Work instruction. Give the entries below again, word for word, and leave out the images.

Source data.
========================================

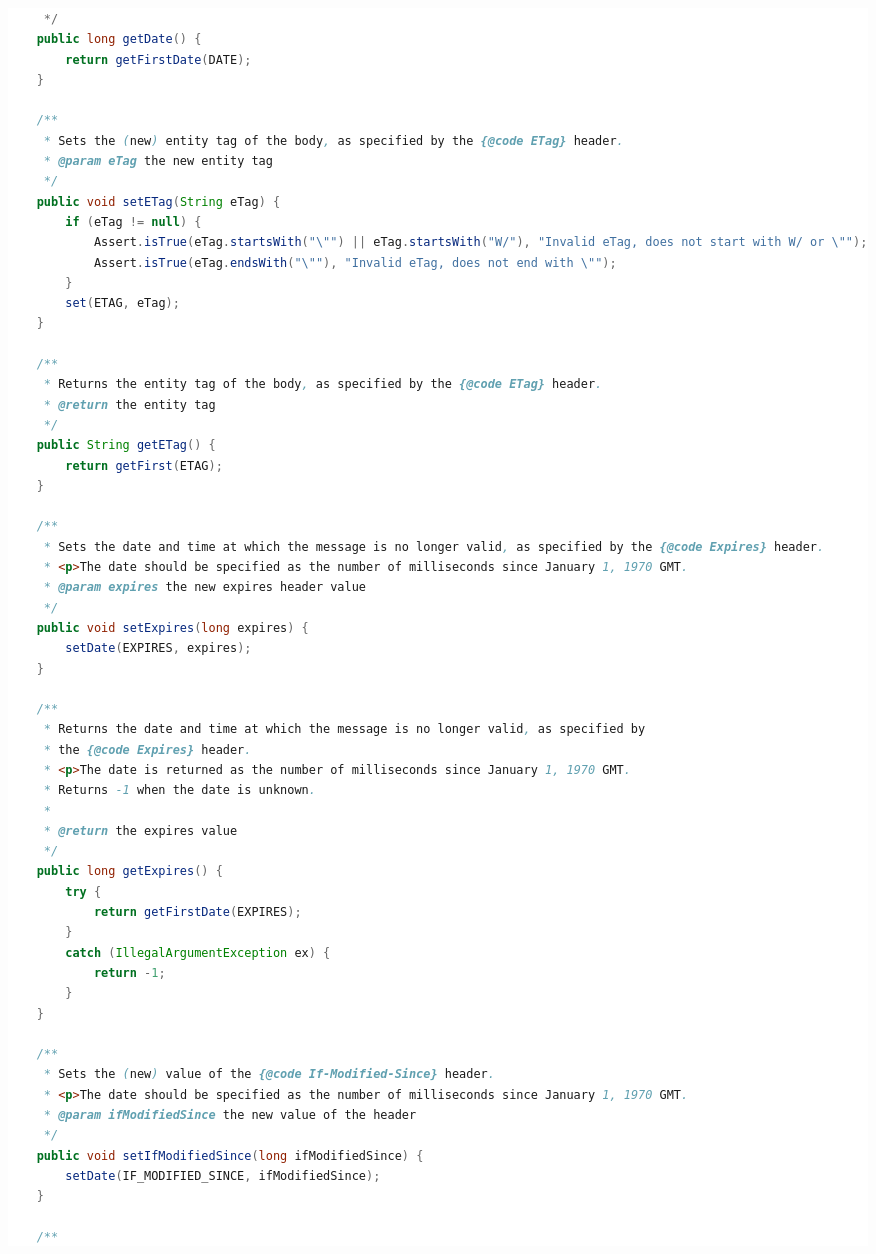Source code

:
 ```java
	 */
	public long getDate() {
		return getFirstDate(DATE);
	}

	/**
	 * Sets the (new) entity tag of the body, as specified by the {@code ETag} header.
	 * @param eTag the new entity tag
	 */
	public void setETag(String eTag) {
		if (eTag != null) {
			Assert.isTrue(eTag.startsWith("\"") || eTag.startsWith("W/"), "Invalid eTag, does not start with W/ or \"");
			Assert.isTrue(eTag.endsWith("\""), "Invalid eTag, does not end with \"");
		}
		set(ETAG, eTag);
	}

	/**
	 * Returns the entity tag of the body, as specified by the {@code ETag} header.
	 * @return the entity tag
	 */
	public String getETag() {
		return getFirst(ETAG);
	}

	/**
	 * Sets the date and time at which the message is no longer valid, as specified by the {@code Expires} header.
	 * <p>The date should be specified as the number of milliseconds since January 1, 1970 GMT.
	 * @param expires the new expires header value
	 */
	public void setExpires(long expires) {
		setDate(EXPIRES, expires);
	}

	/**
	 * Returns the date and time at which the message is no longer valid, as specified by
	 * the {@code Expires} header.
	 * <p>The date is returned as the number of milliseconds since January 1, 1970 GMT.
	 * Returns -1 when the date is unknown.
	 *
	 * @return the expires value
	 */
	public long getExpires() {
		try {
			return getFirstDate(EXPIRES);
		}
		catch (IllegalArgumentException ex) {
			return -1;
		}
	}

	/**
	 * Sets the (new) value of the {@code If-Modified-Since} header.
	 * <p>The date should be specified as the number of milliseconds since January 1, 1970 GMT.
	 * @param ifModifiedSince the new value of the header
	 */
	public void setIfModifiedSince(long ifModifiedSince) {
		setDate(IF_MODIFIED_SINCE, ifModifiedSince);
	}

	/**
```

========================================

Exercise output.
Source code

:
 ```java
	 */
	public long getDate() {
		return getFirstDate(DATE);
	}

	/**
	 * Sets the (new) entity tag of the body, as specified by the {@code ETag} header.
	 * @param eTag the new entity tag
	 */
	public void setETag(String eTag) {
		if (eTag != null) {
			Assert.isTrue(eTag.startsWith("\"") || eTag.startsWith("W/"), "Invalid eTag, does not start with W/ or \"");
			Assert.isTrue(eTag.endsWith("\""), "Invalid eTag, does not end with \"");
		}
		set(ETAG, eTag);
	}

	/**
	 * Returns the entity tag of the body, as specified by the {@code ETag} header.
	 * @return the entity tag
	 */
	public String getETag() {
		return getFirst(ETAG);
	}

	/**
	 * Sets the date and time at which the message is no longer valid, as specified by the {@code Expires} header.
	 * <p>The date should be specified as the number of milliseconds since January 1, 1970 GMT.
	 * @param expires the new expires header value
	 */
	public void setExpires(long expires) {
		setDate(EXPIRES, expires);
	}

	/**
	 * Returns the date and time at which the message is no longer valid, as specified by
	 * the {@code Expires} header.
	 * <p>The date is returned as the number of milliseconds since January 1, 1970 GMT.
	 * Returns -1 when the date is unknown.
	 *
	 * @return the expires value
	 */
	public long getExpires() {
		try {
			return getFirstDate(EXPIRES);
		}
		catch (IllegalArgumentException ex) {
			return -1;
		}
	}

	/**
	 * Sets the (new) value of the {@code If-Modified-Since} header.
	 * <p>The date should be specified as the number of milliseconds since January 1, 1970 GMT.
	 * @param ifModifiedSince the new value of the header
	 */
	public void setIfModifiedSince(long ifModifiedSince) {
		setDate(IF_MODIFIED_SINCE, ifModifiedSince);
	}

	/**
```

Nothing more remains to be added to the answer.